Building Performance
Research
BPS5112 class project — differential evolution and machine learning optimization of a curved self-shaded facade in Singapore using Radiance.
Published

January 1, 2018

Individual assignment for BPS5112 at the National University of Singapore. This study optimizes the energy performance of a curved-facade office building in Singapore by maximizing self-shading through two simulation-driven approaches: irradiance-based optimization and image-processing-based optimization, both powered by Radiance and coupled with differential evolution and support vector regression.

Download full report (PDF) → · View code on GitHub →

Background

Solar radiation is a major driver of cooling loads in tropical buildings. Self-shading envelopes — inclined or stepped facades that use building geometry to block direct sun — can significantly reduce envelope thermal transfer.

Well-known precedents include London City Hall and the Diamond Building in Malaysia.

Case Study

The base model is a north-facing curved facade with 102 spaces (17 bays × 6 rows), each 2.5 m wide and 3.5 m high. During optimization, every exterior wall can shift ±2.0 m perpendicular to the facade surface.

The model was initially built in IES-VE, then exported to Radiance (.rad) and driven by a custom Python pipeline that reads, parametrizes, simulates, and collects results at each iteration.

Two Optimization Approaches

Both approaches share the same workflow but differ in how facade performance is measured.

Irradiance-based: Lux values are sampled on a grid of test points inside each space and averaged across the facade.

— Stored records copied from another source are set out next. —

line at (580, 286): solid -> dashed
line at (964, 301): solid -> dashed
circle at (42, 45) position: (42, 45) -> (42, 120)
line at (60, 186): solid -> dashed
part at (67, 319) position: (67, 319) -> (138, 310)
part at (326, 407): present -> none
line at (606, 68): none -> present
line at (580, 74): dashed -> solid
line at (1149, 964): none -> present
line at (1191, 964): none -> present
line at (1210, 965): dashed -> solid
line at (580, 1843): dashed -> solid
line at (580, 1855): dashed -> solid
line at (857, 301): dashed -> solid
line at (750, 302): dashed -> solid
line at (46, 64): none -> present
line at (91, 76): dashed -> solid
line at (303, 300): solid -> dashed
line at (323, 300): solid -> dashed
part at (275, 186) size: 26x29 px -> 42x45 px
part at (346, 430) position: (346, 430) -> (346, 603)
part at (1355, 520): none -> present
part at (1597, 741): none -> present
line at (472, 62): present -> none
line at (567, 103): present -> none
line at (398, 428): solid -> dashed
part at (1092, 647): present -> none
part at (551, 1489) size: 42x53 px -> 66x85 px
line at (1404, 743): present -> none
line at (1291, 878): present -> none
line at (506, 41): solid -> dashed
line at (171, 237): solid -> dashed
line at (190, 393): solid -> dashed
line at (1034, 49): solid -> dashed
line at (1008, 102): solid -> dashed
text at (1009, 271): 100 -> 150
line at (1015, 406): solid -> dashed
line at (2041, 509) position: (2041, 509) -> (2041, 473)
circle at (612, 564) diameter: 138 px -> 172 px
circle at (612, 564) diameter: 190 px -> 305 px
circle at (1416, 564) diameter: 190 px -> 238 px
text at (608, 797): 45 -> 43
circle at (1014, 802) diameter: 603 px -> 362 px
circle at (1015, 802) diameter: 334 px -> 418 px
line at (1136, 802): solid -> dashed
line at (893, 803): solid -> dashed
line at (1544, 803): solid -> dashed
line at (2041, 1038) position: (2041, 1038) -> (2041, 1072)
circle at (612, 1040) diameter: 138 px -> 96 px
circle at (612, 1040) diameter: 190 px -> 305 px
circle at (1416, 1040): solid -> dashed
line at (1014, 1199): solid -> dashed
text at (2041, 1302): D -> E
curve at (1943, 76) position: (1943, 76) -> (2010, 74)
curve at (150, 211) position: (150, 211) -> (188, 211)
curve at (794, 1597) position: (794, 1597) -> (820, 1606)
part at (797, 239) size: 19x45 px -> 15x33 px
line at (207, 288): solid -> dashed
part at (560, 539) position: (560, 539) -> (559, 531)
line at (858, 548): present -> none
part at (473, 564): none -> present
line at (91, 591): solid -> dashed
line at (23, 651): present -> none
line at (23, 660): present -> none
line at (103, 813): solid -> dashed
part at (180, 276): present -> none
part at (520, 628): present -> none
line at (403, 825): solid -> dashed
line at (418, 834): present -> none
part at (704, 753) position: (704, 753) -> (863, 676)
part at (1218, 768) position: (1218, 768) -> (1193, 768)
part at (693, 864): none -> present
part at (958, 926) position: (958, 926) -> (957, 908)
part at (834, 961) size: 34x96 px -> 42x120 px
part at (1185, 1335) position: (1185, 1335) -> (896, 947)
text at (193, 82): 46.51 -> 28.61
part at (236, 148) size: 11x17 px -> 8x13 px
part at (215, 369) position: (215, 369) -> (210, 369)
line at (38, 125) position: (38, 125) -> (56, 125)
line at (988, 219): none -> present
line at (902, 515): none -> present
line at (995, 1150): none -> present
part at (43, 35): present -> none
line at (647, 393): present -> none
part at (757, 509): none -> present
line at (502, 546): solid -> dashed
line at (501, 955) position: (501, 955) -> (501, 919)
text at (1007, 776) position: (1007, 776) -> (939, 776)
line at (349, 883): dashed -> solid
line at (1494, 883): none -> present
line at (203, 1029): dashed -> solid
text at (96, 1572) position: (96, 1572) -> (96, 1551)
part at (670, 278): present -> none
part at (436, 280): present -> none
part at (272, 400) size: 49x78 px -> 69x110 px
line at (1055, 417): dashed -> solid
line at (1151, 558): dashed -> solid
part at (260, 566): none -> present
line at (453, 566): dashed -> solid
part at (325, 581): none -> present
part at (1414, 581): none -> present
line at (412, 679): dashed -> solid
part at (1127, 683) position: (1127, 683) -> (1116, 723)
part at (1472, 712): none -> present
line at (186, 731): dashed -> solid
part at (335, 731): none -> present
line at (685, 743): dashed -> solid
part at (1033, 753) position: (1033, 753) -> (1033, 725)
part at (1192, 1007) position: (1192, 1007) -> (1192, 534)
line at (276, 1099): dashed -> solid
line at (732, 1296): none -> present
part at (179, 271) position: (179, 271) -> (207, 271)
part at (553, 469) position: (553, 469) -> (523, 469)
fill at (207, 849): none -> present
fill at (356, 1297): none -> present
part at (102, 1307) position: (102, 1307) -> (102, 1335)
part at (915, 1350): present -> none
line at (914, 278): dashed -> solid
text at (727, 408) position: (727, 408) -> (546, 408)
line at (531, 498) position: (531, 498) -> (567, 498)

Image-processing-based: An isometric elevation render is converted to black/white with OpenCV; the shaded-to-exposed pixel ratio is then maximized.

Irradiance-Based Results

Roughly 22,719 random samples were generated. Due to noisy convergence, Radiance ambient parameters were adjusted mid-run. A hybrid differential-evolution + SVM regression model was then trained on the full dataset.

Image-Processing Results

More than 100,000 iterations were evaluated. Best and worst simulation cases reached 48.7% and 27.8% shaded area respectively. Machine-learning-guided optimization improved the outcome further.

Machine Learning

Support vector regression (scikit-learn) was used to smooth noisy simulation outputs and guide differential evolution toward a global optimum.

Summary

Approach Best simulation Best ML result
Irradiance-based 126.4 lux 103.0 lux
Image-processing 48.76% shaded 52.75% shaded

The image-processing route proved faster and more resource-efficient, raising the shaded fraction from ~3% in the initial case to over 52% after optimization. Future work could couple these facade geometries with full cooling-load simulation.